‘This research is highly relevant for Europe’
Many AI models reach their limits with underrepresented languages. Dr Simon Ostermann from the German Research Center for Artificial Intelligence (DFKI) is working on this issue. In this interview, the researcher discusses why open language data from the Global South is not only an act of fairness but also a genuine gain in knowledge for AI research.
Why are open-source language projects an important research topic for the DFKI?
Open-source language projects are particularly interesting for low-resource languages. They question existing assumptions of AI research as many common models and methods have been developed for a few dominant languages and are not easily transferable. Our work with low-resource languages opens up new research questions, for example, on the robustness of language models, on low-data scenarios and on language diversity and multilinguality. Such projects thus contribute directly to further developing fundamental AI methods. Open-source language data from the Global South broadens the empirical basis significantly. It helps reduce distortions in models and develop AI systems that can be used globally.
So German and European institutions benefit from this as well?
Especially for Europe, the research based on such language data is highly relevant because many of the languages spoken in the EU are still underrepresented. German and European research institutions benefit because it allows them to develop models that are more realistic, fair and scientifically robust. Furthermore, new possibilities for comparison are emerging beyond language families and cultural contexts.
FAIR Forward wants to strengthen open-source and trustworthy AI systems. How is this achieved?

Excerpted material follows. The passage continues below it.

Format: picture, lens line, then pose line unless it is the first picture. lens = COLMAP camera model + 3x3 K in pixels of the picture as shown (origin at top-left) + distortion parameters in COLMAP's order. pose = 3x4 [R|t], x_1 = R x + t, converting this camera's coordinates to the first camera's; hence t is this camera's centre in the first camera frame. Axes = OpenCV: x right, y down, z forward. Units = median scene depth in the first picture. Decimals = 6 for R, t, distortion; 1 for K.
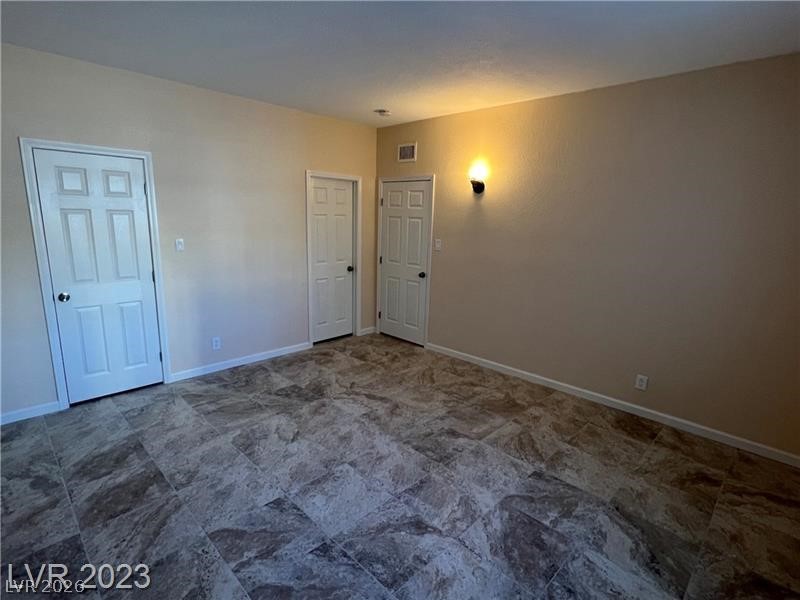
lens RADIAL K [[405.0, 0, 399.7], [0, 405.0, 299.4], [0, 0, 1]] dist [-0.000624, 0.000276]
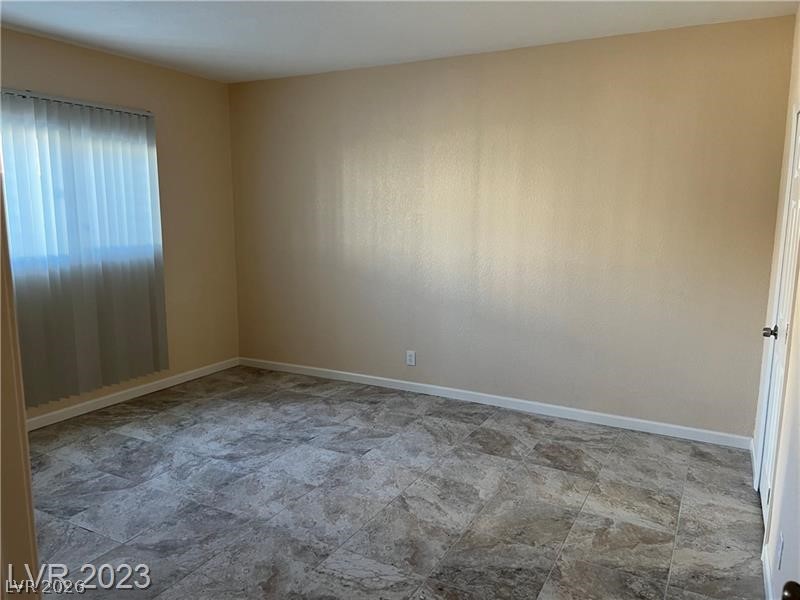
lens RADIAL K [[601.2, 0, 400.3], [0, 601.2, 301.0], [0, 0, 1]] dist [0.016504, 0.001098]
pose [[-0.960166, 0.008142, -0.279311, 0.049322], [-0.090178, 0.937063, 0.337314, -0.390952], [0.264479, 0.349066, -0.899002, 1.992679]]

FAIR Forward adheres to principles such as openness, transparency and sustainability in handling training data. Documentation, data quality and ethical responsibility are significantly emphasised. In my view, this creates new common standards that facilitate international collaboration by clearly defining expectations and working methods across countries and continents. At the same time, it lowers barriers for long-term cooperation between research, civil society, and public actors.
Dr Simon Ostermann is a senior researcher and Interim Head of the Research Department Multilinguality and Language Technology at the German Research Center for Artificial Intelligence in Saarbrücken. He heads the research group for efficient and explainable natural language processing and is interim chair holder for translation-oriented language technologies at Saarland University. His work covers research on explainable AI, the efficiency of language models and the improvement of language technologies for low-resource languages.

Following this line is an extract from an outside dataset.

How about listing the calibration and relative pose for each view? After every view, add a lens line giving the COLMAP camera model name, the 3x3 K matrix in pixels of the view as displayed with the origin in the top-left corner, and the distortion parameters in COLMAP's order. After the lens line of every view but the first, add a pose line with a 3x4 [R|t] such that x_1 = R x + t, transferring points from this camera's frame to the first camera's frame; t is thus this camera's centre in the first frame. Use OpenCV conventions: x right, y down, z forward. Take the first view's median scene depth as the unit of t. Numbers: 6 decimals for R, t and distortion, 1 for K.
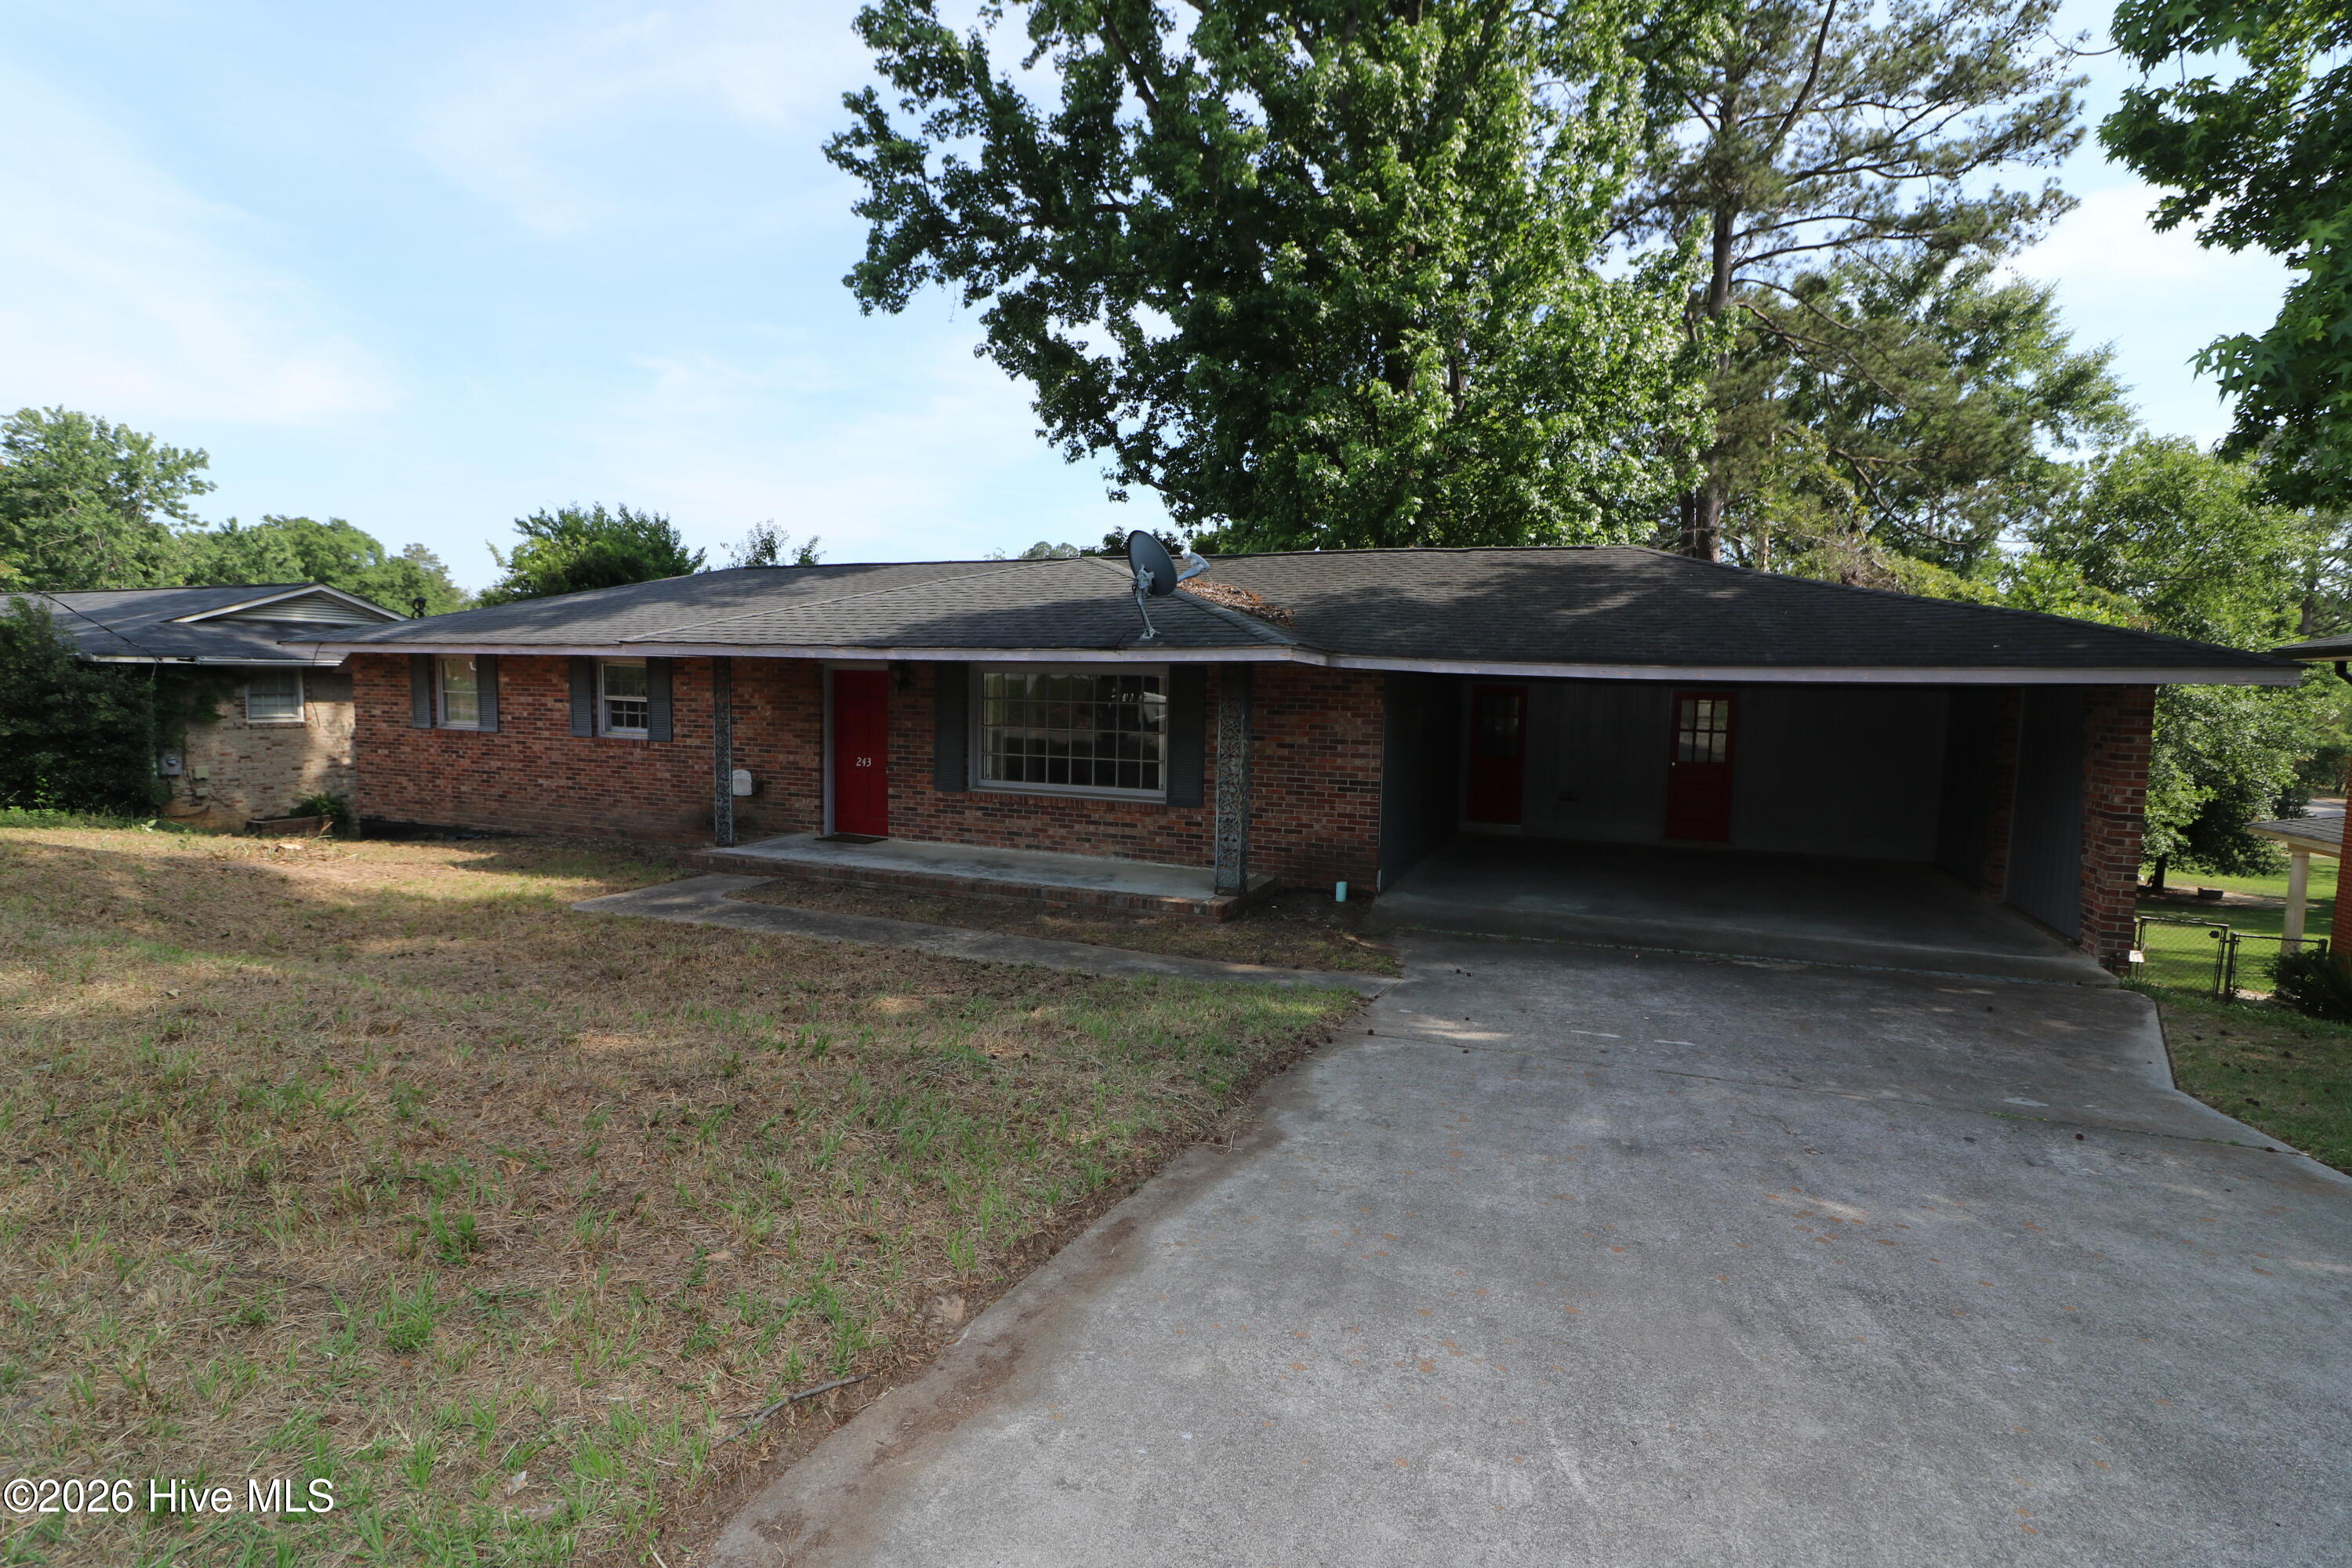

Where do you see potential for closer cooperation between German research institutions and partners in countries like India, where FAIR Forward cooperates with the Indian Institute of Science, for example?
I see good potential in jointly developing and maintaining open-source datasets and language models that have an international, multilingual and multicultural focus right from the outset. Establishing joint research infrastructures, for example, for compute resources and data platforms, also offers opportunities for sustainable cooperation. In addition, bilateral research projects can help to bring various different perspectives on AI systems together and to develop new methodological approaches together – although, naturally, this always depends on whether the right support mechanisms are available.
Many applications of artificial intelligence are built on language data. The underlying data base consists primarily of widely spoken languages. Other languages are digitally underrepresented, meaning there is only a small amount of digital content in these languages from which AI can learn. Therefore, they are effectively absent from AI models. Through the BMZ initiative FAIR Forward – Artificial Intelligence for All, implemented by GIZ, new standards for open and trustworthy AI systems are being developed. This enables people in countries of the Global South to gain better access to AI applications.
The German Research Center for Artificial Intelligence (DFKI) was involved in the FAIR Forward initiative primarily as a scientific and technical partner. The DFKI contributed expertise in language data, multilingual models and open-source AI technologies. Technical support was ensured through close cooperation with local partners, jointly defined requirements and advisory services for data collection and processing and for the development of open-source language resources. Important aspects also included knowledge transfer, for example, in workshops and expert discussions, and the provision of compute resources on the DFKI’s servers.